• Work order: Print all of the entries exactly, minus the pictures.

====

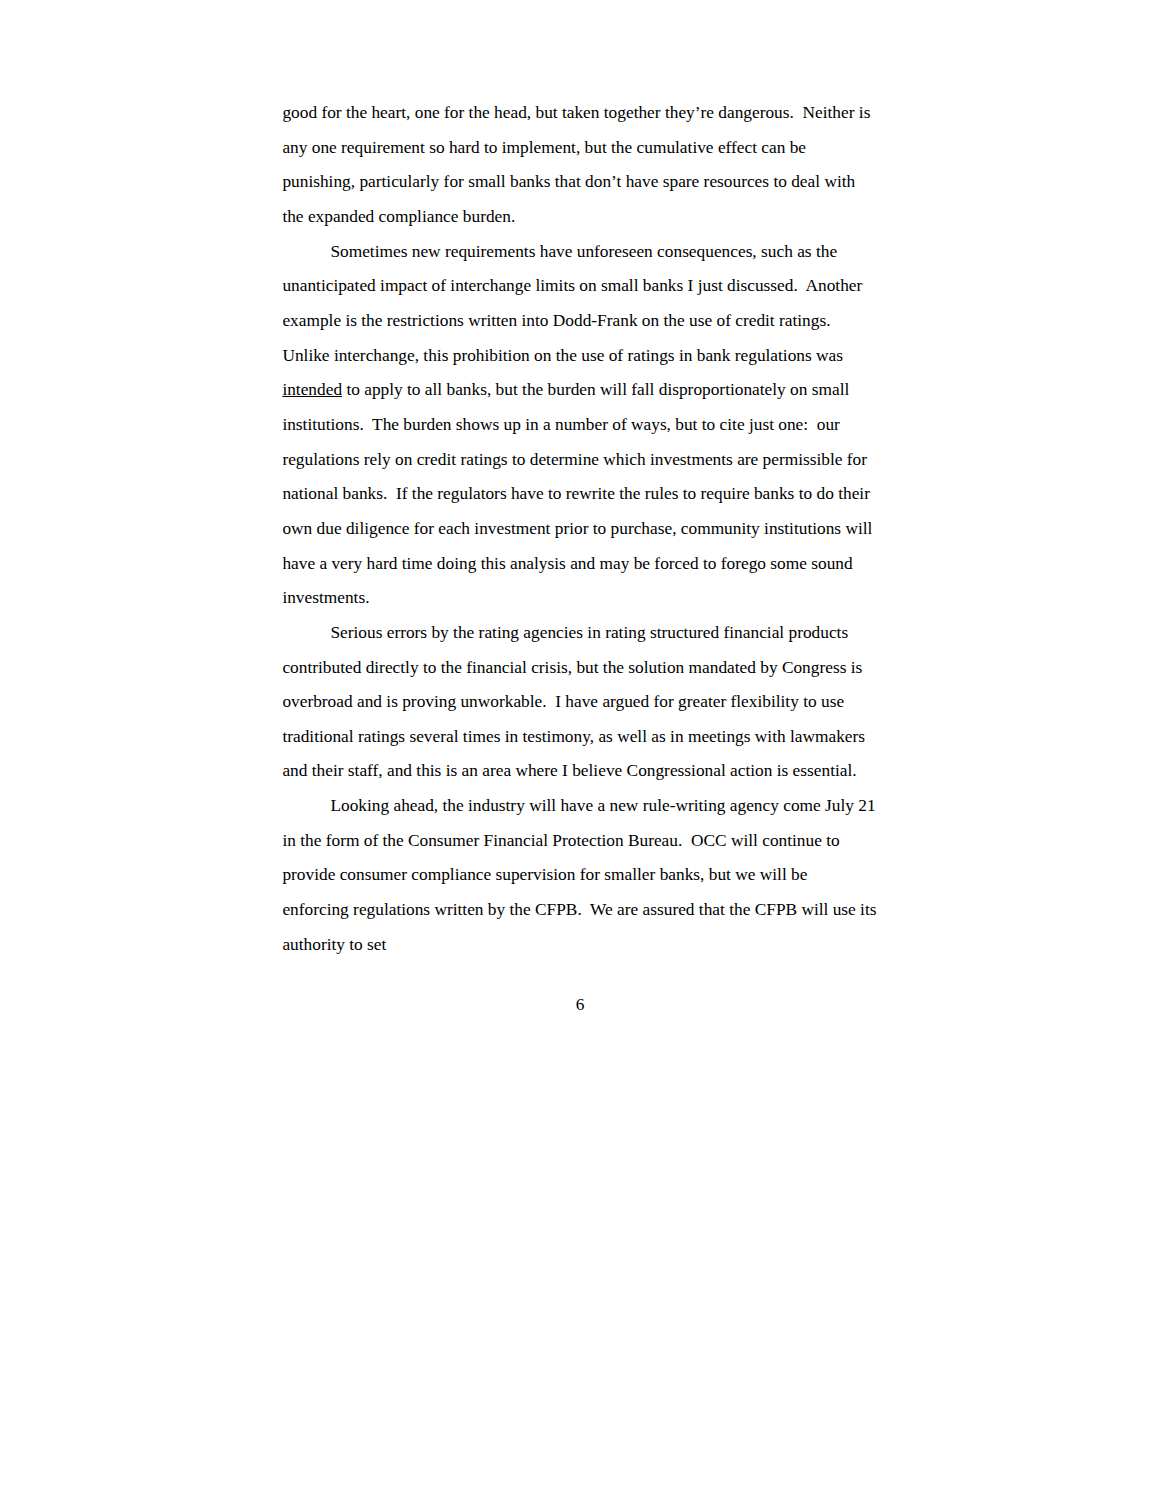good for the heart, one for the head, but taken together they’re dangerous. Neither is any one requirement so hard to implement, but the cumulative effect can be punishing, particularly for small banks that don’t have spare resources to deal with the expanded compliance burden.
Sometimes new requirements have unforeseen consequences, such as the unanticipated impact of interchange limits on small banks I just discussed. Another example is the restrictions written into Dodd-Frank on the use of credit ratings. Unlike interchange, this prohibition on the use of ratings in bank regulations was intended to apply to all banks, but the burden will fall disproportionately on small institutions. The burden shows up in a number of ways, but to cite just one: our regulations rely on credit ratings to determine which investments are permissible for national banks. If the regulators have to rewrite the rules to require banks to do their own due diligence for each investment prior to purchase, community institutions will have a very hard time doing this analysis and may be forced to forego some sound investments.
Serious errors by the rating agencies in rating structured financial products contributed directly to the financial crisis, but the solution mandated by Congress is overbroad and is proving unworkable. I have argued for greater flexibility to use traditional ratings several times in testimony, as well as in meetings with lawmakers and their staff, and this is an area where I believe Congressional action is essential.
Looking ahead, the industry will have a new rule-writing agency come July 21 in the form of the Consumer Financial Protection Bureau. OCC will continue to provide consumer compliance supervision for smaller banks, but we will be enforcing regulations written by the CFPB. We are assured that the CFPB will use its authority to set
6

====

• Task answer:
good for the heart, one for the head, but taken together they’re dangerous. Neither is any one requirement so hard to implement, but the cumulative effect can be punishing, particularly for small banks that don’t have spare resources to deal with the expanded compliance burden.
Sometimes new requirements have unforeseen consequences, such as the unanticipated impact of interchange limits on small banks I just discussed. Another example is the restrictions written into Dodd-Frank on the use of credit ratings. Unlike interchange, this prohibition on the use of ratings in bank regulations was intended to apply to all banks, but the burden will fall disproportionately on small institutions. The burden shows up in a number of ways, but to cite just one: our regulations rely on credit ratings to determine which investments are permissible for national banks. If the regulators have to rewrite the rules to require banks to do their own due diligence for each investment prior to purchase, community institutions will have a very hard time doing this analysis and may be forced to forego some sound investments.
Serious errors by the rating agencies in rating structured financial products contributed directly to the financial crisis, but the solution mandated by Congress is overbroad and is proving unworkable. I have argued for greater flexibility to use traditional ratings several times in testimony, as well as in meetings with lawmakers and their staff, and this is an area where I believe Congressional action is essential.
Looking ahead, the industry will have a new rule-writing agency come July 21 in the form of the Consumer Financial Protection Bureau. OCC will continue to provide consumer compliance supervision for smaller banks, but we will be enforcing regulations written by the CFPB. We are assured that the CFPB will use its authority to set
6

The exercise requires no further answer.